Dennoch: Indem das Bundesverfassungsgericht die Voraussetzungen für die eingriffsähnliche Vorwirkung weiter ausdifferenziert, leistet es einen wichtigen Beitrag für die zukünftige Wirkung der intergenerationellen Wirkung der Freiheitsgrundrechte. Es handelt sich insofern um eine schlüssige Weiterentwicklung des Klimabeschlusses vom 24. März 2021.
Diskussion eröffnet
Dahinter steht die weitergehende rechtspolitische Frage, ob es ausreicht, sich auf die horizontalen Sektorziele im KSG zu beschränken, um die internationalen und europäischen Klimaziele zu erreichen, oder ob der Bund den Ländern eigene quantifizierte Reduktionsziele zuweisen sollte. Die Länder selbst sind nicht an das Pariser Abkommen gebunden, haben aber eine grundsätzliche Verpflichtung zum Klimaschutz. Das Bundesverfassungsgericht hat auch ausdrücklich nicht ausgeschlossen, „dass es zu auf die einzelnen Länder bezogenen Reduktionsvorgaben kommen könnte“, allerdings ist der Bund nicht verpflichtet ist, den Ländern CO2-Budgets zuzuweisen. Er hat insoweit einen erheblichen Gestaltungsspielraum.

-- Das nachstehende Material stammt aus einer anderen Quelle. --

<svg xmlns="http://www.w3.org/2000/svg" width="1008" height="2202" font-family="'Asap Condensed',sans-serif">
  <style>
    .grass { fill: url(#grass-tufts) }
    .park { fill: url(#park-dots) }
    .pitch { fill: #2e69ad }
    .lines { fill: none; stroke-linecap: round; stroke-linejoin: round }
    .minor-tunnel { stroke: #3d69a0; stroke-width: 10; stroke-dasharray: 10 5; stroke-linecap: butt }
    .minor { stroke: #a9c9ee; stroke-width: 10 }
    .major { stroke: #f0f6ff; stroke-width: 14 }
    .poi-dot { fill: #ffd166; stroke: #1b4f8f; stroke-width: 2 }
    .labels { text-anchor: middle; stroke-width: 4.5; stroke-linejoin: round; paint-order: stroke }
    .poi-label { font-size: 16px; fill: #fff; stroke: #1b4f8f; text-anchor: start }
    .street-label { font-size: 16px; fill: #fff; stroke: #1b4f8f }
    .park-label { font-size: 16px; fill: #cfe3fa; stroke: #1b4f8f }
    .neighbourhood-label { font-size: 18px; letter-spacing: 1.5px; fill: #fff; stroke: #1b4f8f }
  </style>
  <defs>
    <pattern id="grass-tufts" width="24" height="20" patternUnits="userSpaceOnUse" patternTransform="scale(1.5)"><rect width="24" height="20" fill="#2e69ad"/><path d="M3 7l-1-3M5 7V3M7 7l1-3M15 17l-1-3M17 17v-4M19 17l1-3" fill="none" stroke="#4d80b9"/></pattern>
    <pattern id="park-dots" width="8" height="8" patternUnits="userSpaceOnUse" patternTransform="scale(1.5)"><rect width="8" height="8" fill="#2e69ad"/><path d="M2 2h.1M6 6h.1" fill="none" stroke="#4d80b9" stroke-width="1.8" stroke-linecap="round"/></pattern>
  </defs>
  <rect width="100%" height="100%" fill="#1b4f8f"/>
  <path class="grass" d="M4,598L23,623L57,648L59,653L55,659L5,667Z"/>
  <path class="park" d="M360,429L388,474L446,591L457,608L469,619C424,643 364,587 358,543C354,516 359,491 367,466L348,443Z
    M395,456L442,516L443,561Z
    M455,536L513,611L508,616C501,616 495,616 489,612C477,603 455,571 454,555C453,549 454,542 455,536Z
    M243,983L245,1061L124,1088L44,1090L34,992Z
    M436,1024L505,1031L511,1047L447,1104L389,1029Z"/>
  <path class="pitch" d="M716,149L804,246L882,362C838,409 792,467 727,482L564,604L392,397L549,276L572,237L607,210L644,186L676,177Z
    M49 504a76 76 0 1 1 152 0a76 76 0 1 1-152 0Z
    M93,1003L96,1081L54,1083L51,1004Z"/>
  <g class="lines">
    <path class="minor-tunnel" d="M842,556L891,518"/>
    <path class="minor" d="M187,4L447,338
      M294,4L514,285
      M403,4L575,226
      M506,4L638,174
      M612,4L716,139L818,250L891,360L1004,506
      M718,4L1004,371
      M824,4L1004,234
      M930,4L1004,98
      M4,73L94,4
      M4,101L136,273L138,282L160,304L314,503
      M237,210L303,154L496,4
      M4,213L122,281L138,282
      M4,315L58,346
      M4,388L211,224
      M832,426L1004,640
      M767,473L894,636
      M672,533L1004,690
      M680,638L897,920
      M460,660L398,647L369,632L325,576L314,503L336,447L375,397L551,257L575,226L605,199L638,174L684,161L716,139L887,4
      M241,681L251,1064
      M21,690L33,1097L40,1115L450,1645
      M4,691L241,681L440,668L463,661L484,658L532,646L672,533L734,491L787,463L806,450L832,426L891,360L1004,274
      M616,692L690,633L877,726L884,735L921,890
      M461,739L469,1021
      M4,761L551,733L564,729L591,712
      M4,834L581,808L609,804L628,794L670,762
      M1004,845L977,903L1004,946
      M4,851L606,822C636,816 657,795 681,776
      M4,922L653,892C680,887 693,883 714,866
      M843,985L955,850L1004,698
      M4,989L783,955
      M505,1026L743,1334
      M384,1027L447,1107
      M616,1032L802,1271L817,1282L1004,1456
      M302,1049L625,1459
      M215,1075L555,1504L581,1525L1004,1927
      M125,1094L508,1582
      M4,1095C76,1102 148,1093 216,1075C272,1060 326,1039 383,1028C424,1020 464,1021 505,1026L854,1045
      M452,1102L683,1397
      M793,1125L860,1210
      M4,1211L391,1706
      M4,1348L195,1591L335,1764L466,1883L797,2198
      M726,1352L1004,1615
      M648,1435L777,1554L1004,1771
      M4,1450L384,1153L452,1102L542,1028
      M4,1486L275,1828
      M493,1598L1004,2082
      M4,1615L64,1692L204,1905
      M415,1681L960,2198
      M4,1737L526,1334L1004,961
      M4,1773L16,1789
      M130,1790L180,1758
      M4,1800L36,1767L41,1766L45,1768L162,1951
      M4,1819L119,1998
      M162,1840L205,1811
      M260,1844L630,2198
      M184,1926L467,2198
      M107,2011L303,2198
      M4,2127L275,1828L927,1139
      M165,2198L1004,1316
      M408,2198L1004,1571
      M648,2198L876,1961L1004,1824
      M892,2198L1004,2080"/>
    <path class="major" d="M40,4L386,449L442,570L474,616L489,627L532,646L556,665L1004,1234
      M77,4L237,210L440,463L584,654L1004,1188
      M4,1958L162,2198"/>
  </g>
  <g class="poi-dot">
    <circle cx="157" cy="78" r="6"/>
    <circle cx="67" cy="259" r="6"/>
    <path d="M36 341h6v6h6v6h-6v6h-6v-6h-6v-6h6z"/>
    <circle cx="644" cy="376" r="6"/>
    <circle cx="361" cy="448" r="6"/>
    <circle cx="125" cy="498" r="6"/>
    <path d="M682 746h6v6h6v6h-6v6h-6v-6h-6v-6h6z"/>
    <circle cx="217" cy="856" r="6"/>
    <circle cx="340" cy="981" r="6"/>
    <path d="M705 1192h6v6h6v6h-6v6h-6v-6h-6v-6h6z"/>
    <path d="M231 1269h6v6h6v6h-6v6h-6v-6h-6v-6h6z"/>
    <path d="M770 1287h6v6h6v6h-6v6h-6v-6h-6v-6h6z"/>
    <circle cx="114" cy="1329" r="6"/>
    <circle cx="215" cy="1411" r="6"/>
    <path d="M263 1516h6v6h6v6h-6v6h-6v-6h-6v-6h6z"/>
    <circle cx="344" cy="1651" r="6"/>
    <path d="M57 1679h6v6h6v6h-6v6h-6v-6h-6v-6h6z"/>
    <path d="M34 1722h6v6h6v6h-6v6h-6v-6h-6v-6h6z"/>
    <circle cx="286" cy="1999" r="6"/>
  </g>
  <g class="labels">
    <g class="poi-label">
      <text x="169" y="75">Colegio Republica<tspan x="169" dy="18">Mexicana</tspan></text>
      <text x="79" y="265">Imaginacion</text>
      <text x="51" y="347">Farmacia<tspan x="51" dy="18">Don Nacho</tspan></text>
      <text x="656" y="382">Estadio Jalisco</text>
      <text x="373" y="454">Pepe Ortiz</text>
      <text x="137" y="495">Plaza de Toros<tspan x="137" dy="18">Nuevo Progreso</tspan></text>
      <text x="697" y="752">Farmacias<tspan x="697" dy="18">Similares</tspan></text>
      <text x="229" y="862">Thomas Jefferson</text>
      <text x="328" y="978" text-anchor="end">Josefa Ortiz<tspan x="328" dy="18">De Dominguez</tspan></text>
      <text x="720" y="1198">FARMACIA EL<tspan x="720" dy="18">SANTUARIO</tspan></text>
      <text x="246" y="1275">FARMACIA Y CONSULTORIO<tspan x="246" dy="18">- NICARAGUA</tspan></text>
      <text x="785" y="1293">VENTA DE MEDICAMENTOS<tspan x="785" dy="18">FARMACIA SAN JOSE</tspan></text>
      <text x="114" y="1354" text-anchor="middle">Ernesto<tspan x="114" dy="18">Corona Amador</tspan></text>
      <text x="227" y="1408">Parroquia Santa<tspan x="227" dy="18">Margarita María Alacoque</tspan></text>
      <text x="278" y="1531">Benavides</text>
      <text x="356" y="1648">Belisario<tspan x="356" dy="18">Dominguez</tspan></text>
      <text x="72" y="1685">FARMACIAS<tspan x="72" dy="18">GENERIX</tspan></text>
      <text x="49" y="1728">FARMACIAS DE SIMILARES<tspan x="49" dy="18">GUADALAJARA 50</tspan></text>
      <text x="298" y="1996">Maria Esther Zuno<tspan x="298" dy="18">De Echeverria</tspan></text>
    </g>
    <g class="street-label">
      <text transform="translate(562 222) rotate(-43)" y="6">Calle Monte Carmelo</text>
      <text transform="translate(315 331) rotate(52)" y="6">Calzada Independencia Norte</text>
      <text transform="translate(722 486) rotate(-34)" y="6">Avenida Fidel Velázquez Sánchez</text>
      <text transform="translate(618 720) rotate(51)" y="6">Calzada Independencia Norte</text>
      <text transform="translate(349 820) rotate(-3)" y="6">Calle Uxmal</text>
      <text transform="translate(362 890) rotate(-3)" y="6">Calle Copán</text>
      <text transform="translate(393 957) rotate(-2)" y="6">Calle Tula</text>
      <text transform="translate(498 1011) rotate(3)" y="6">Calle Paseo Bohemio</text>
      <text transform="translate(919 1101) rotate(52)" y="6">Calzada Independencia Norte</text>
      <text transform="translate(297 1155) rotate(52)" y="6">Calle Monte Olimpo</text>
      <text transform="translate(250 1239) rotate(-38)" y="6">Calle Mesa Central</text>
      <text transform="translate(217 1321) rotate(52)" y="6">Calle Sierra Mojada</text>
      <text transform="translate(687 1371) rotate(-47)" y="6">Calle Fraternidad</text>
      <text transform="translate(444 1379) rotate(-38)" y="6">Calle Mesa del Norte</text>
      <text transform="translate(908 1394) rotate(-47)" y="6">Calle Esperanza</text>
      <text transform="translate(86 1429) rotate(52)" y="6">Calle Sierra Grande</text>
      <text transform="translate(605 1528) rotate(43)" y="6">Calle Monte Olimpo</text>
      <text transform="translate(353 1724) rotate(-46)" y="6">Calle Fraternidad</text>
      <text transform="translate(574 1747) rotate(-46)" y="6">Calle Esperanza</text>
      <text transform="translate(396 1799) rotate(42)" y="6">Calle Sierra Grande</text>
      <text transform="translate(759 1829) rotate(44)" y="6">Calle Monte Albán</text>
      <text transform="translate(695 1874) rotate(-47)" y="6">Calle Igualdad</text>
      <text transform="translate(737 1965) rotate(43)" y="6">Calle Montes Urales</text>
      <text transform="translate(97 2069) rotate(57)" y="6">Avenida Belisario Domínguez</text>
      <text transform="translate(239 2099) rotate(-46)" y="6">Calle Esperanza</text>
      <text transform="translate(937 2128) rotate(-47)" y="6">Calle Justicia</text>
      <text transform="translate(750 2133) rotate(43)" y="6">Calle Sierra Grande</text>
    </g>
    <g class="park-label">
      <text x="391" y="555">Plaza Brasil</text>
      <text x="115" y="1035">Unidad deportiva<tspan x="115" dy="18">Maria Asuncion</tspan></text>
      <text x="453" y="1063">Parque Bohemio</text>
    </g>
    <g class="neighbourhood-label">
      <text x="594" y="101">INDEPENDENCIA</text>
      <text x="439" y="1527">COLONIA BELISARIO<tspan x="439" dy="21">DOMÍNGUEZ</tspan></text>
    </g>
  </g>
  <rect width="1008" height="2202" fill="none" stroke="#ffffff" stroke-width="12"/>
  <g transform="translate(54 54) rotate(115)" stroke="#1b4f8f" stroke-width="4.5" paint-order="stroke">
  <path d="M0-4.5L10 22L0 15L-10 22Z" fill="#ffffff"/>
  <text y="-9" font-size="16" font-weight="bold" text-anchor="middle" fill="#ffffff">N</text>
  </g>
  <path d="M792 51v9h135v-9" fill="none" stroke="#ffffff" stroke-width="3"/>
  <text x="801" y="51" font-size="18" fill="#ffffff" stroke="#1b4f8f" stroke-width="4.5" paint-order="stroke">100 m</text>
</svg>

Trotzdem kommt es darauf an, ob die Sektorziele für 2022, 2023 und die folgenden Jahre eingehalten werden. Ist das nicht der Fall – wofür zur Zeit einiges spricht – könnten auf die Länder heruntergebrochene Budgets ein rechtlicher Baustein für eine stärkere Diversifizierung der Verantwortlichkeiten im Klimaschutz darstellen. Die DUH hat es in ihrer Pressemitteilung zum Beschluss auf den Punkt gebracht: „Wenn sich das sektorbezogene Konzept des Bundes als untauglich für die Einhaltung der Gesamtziele Deutschlands erweist, wird der Bund […] nach diesen Hinweisen des Bundesverfassungsgerichts eine länderspezifische Regelung vornehmen müssen.“ In diesem Fall wäre am Ende auch Raum für weitere Klagen gegen die jeweiligen Länder. Man mag zwar wie Bernhard Wegener grundsätzlich am Sinn von Klimaklagen zweifeln, allerdings hat auch der hier besprochene Nichtannahmebeschluss wieder gezeigt, dass Verfassungsbeschwerden zur Entwicklung des Klimaschutzrechts und der damit zusammenhängenden Grundrechte beitragen.
Das Bundesverfassungsgericht hat die komplexen Fragen des Bund-Länder-Verhältnisses im Klimaschutzrecht zu Recht aufgeworfen. Sie sind auch in der Rechtswissenschaft zu diskutieren. Entscheiden muss am Ende der Gesetzgeber.